Ward-level measures of the environmental factors, separated into equal quintiles (by number of wards).

Table 3 Details of the datasets acquired and ward-level measures derived for the key environmental factors.

Discussion

We aimed to identify health-relevant dimensions of physical environmental deprivation and acquire suitable environmental datasets. Guided by accepted principles for the design of composite indicators [4], we have documented the rationale behind our decisions throughout, to ensure transparency and repeatability.
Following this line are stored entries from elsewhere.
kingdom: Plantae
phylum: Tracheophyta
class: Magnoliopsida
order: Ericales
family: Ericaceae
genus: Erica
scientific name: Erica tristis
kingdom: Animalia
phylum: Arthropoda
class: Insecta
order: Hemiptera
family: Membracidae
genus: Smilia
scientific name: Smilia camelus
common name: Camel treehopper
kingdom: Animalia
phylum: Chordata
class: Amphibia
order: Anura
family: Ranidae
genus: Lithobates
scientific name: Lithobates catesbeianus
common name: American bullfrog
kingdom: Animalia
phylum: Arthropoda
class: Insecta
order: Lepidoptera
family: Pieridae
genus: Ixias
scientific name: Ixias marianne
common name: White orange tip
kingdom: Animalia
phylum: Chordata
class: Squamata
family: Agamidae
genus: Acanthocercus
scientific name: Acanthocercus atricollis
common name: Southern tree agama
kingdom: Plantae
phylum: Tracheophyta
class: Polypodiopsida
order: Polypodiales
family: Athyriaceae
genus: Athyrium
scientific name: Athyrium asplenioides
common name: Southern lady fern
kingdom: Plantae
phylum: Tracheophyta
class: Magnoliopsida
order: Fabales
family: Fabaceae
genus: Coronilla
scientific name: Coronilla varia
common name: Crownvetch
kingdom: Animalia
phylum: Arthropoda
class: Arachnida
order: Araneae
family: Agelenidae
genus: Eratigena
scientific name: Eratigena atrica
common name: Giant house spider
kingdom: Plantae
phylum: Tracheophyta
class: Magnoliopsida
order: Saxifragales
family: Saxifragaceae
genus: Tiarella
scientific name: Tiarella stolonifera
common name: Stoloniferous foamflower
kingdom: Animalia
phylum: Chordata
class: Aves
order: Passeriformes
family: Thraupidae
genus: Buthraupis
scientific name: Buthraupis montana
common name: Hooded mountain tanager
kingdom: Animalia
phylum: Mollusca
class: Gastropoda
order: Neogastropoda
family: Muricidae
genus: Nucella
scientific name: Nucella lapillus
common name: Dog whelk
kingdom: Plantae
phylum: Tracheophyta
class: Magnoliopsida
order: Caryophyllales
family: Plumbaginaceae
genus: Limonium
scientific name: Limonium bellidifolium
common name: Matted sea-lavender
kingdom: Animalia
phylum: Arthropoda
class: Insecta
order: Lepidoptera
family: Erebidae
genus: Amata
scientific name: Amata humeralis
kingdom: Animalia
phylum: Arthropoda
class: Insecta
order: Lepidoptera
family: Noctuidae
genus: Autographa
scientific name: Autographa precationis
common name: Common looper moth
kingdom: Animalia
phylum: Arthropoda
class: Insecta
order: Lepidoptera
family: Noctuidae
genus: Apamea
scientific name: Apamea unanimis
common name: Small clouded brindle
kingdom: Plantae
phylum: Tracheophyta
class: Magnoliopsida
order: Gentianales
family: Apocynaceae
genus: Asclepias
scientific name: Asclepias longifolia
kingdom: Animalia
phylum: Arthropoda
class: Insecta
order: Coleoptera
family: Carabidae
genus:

The summary measures we will create and test during subsequent phases of the project will only be as good as the datasets we have used, hence we sought the most reliable data available. We were only able to obtain reliable and contiguous data for five of the seven environmental factors on our wish-list, but the list remains as a useful by-product of the process. The excluded wish-list factors (drinking water quality and noise) could be included in future attempts at summarising multiple environmental deprivation should suitable datasets become available. Furthermore, based on evidence of effect size we judged that the health impacts of the two excluded factors were unlikely to be as substantial as, say, air pollution, and hence anticipated that a useful composite indicator could be constructed using the remaining five factors.

Additionally, the acquired datasets had limitations. To ensure the future utility and replicability of the work we prioritised datasets that were readily available and likely to be routinely updated in the future. The pollutant and meteorological datasets selected for meeting these criteria were relatively coarse grids (1 and 5 km), therefore they may not adequately represent individual-level exposure in each ward. Although finer resolution data may have helped alleviate these exposure misclassification issues it is less likely that any such data, if available, would be readily available for the whole UK and/or routinely updated.

The preparation of separate datasets by the four countries of the UK, sometimes to different standards, also proved problematic. In particular the detailed land use mapping product (Generalised Land Use Database, GLUD) was only available for England, whereas the coarser resolution dataset (Coordination of Information on the Environment, CORINE) was available for the whole UK. For industrial facility locations the readily available EPER database (EU-wide) usefully combined all UK data. Whilst this circumvented the need for us to acquire different datasets from separate organisations, and would aid future reproducibility of the work, EPER data from the first reporting year (2001) are known not to be fully comprehensive for all facilities in all countries [10]. Future work may therefore have more comprehensive data to incorporate.

Where necessary our environmental datasets were averaged to give an indication of long-term exposure in each ward. However, short-term variations in some environmental factors have health-relevance (e.g., air pollutant peaks, extreme low temperature events). Implicit in our approach, therefore, is the assumption that the severity of the short-term extremes correlates well with longer-term averages.

Conclusion

We have demonstrated that it is possible to identify health-relevant dimensions of the physical environment and acquire suitable datasets to represent variation in these dimensions across the UK. In doing so we have laid the foundations for the rest of the project: constructing a summary measure of multiple environmental deprivation for the UK and determining its utility in researching spatial inequalities in health. The process and its limitations have been transparently described, to aid further work and the informed use of its outputs.

Note

The peer review to this article can be found in Additional file 1.